--- TASKS TO COMPLETE ---
(A) Decide whether each statement agrees with the passage on Scrum teams. For each, answer yes or no and quote the words from the passage that settle it.
(i) In some organizations, management forces roles with firm limits on what people in those roles may work on.
(ii) When each team member works on an individual PBI, the daily Scrum becomes highly collaborative.
(iii) According to James Coplien, the team replans the sprint once a week.
(B) In the passage on Scrum teams, how do some Scrum Masters from a traditional background respond when giving the team autonomy is discussed?

--- TEXT SECTION ---
-=-=-=-=-

Daily Scrum is a sprint planning in the small. You replan the sprint every day. @ James Coplien
It’s the team coming together and saying, “We have a problem here. How are we going to fix This? How are we going to change? How are we doing things in order to achieve sprint goal?
When each team-member work on individual PBI, daily Scrum inherently becomes very mechanical status update with no almost no collaboration. Even if Scrum Master intends to just facilitate and move aside, still it remains status update :-).
In such teams, it’s difficult to find the avenues of self-organization.
Command and Control Organisational Culture
In some orgs, management still feels the need to force roles along with thick boundaries of what they can and can’t work on around those roles.
The BA shall do only BA work, QA shall do only QA work and the devs shall only do dev work. Heaven forbids if the BA does QA work or vice versa, heads will roll.
There is no hope for the team to become self-organizing in this environment.
No Autonomy or No Trust in the Team
With some Scrum Masters coming from the traditional background, when I discuss providing autonomy to the team, instead of looking at positives, they immediately wear the devil’s hat.

-=-=-=-=-

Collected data
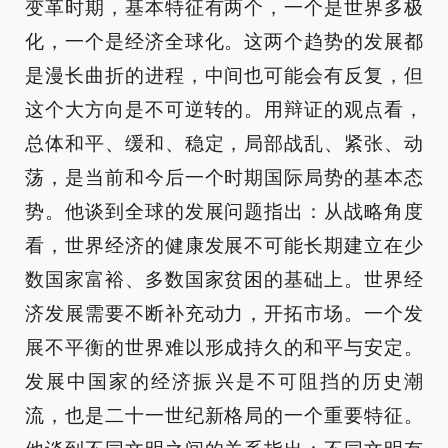
变革时期，基本特征有两个，一个是世界多极
化，一个是经济全球化。这两个趋势的发展都
是漫长曲折的进程，中间也可能会有反复，但
这个大方向是不可逆转的。用辩证的观点看，
总体和平、缓和、稳定，局部战乱、紧张、动
荡，是当前和今后一个时期国际局势的基本态
势。他谈到全球的发展问题指出：从战略角度
看，世界经济的健康发展不可能长期建立在少
数国家富裕、多数国家贫困的基础上。世界经
济发展需要不断补充动力，开拓市场。一个发
展不平衡的世界难以形成持久的和平与安定。
发展中国家的经济振兴是不可阻挡的历史潮
流，也是二十一世纪新格局的一个重要特征。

-=-=-=-=-

--- SOLUTIONS ---
(A)
(i) Yes: "management still feels the need to force roles along with thick boundaries of what they can and can’t work on around those roles."
(ii) No: "daily Scrum inherently becomes very mechanical status update with no almost no collaboration."
(iii) No: "You replan the sprint every day."

(B) Instead of looking at the positives, they immediately wear the devil’s hat.